At $63.6 billion, net foreign capital inflows into bonds and stocks were the largest since the second half of 2012, according to new research from ANZ.

Just have a look at the chart below for evidence as to just how large inflows were during this period, easily reversing the outflows late last year when the US dollar and treasury yields were ripping higher in response to the election of Donald Trump.

Source: ANZ

“Investor appetite for Asian assets has not been dented by the ongoing policy normalisation by the US Federal Reserve,” said Khoon Goh, head of Asia research at ANZ.

“India was once again the largest recipient of foreign investor flows, accounting for half of the total inflows to the region, most of which went to the Indian debt market.

“South Korea accounted for a further third of the region’s total inflows in June.”

Unsurprisingly, both Indian and South Korean stocks surged over the half, hitting the highest levels on record.

However, things have changed recently.

The US Federal Reserve appears set to begin reducing the size of its balance sheet, while other major central banks have also signaled that a normalisation in monetary policy away from emergency settings is also likely occur, creating a headwind for capital inflows to Asia as monetary conditions begin to tighten.

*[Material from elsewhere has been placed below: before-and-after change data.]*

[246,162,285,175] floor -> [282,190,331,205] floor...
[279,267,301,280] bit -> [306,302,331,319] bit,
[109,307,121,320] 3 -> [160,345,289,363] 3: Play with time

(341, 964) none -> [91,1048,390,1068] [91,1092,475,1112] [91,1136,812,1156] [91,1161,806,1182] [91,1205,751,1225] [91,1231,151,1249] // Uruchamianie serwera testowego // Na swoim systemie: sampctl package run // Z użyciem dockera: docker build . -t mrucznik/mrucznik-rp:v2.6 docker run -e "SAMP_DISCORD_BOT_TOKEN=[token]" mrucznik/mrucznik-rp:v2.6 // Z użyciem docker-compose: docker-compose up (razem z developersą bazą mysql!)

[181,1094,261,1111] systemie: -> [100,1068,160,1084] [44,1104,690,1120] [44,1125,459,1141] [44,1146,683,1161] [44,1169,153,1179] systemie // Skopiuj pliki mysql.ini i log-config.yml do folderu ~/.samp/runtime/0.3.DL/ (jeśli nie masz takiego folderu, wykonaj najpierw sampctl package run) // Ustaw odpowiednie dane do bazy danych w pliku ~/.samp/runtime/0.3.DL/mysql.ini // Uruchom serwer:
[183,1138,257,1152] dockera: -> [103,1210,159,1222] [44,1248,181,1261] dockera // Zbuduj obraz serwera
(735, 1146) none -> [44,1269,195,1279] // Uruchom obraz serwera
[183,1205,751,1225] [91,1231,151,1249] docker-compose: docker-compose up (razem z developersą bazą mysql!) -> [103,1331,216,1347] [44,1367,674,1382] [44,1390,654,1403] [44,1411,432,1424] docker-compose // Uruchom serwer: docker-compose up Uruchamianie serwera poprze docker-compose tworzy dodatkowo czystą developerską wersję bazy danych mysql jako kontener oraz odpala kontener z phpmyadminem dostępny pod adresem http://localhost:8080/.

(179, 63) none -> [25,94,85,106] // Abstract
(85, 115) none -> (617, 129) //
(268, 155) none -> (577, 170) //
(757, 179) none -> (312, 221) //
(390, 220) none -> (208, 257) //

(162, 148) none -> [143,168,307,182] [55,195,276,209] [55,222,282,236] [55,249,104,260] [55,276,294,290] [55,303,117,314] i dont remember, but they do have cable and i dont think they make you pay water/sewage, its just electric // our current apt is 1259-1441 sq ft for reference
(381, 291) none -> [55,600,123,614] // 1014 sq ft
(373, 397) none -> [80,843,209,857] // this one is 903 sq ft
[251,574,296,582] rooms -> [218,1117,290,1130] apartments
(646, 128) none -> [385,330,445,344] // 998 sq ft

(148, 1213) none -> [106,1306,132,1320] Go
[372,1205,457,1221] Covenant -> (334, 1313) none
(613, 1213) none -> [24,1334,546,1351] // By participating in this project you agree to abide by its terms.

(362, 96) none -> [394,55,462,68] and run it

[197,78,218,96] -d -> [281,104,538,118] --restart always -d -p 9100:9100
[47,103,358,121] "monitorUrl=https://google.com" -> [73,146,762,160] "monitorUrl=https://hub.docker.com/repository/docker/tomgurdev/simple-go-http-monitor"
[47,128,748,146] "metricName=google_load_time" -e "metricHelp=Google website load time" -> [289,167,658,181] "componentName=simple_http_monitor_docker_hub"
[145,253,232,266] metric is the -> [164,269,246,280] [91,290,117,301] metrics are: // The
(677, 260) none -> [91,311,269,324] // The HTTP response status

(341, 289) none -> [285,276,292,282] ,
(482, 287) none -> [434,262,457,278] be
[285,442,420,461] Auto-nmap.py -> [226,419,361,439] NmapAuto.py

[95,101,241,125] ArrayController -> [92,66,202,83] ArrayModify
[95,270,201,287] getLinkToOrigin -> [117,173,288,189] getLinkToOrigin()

To Goh, conditions for further strong inflows into Asia are now looking less conducive than earlier this year, something he says could lead to renewed declines in asset prices across the region.

“Should we see a synchronised removal of accommodation by the G7 central banks, this will reduce global liquidity as well as push global bond yields higher,” he says. “This will eventually lead to some unwinding of the strong inflows into Asia, which will impact negatively on the region’s asset prices.”

After such as solid run, that sounds like a warning that it could be time to take some money off the table.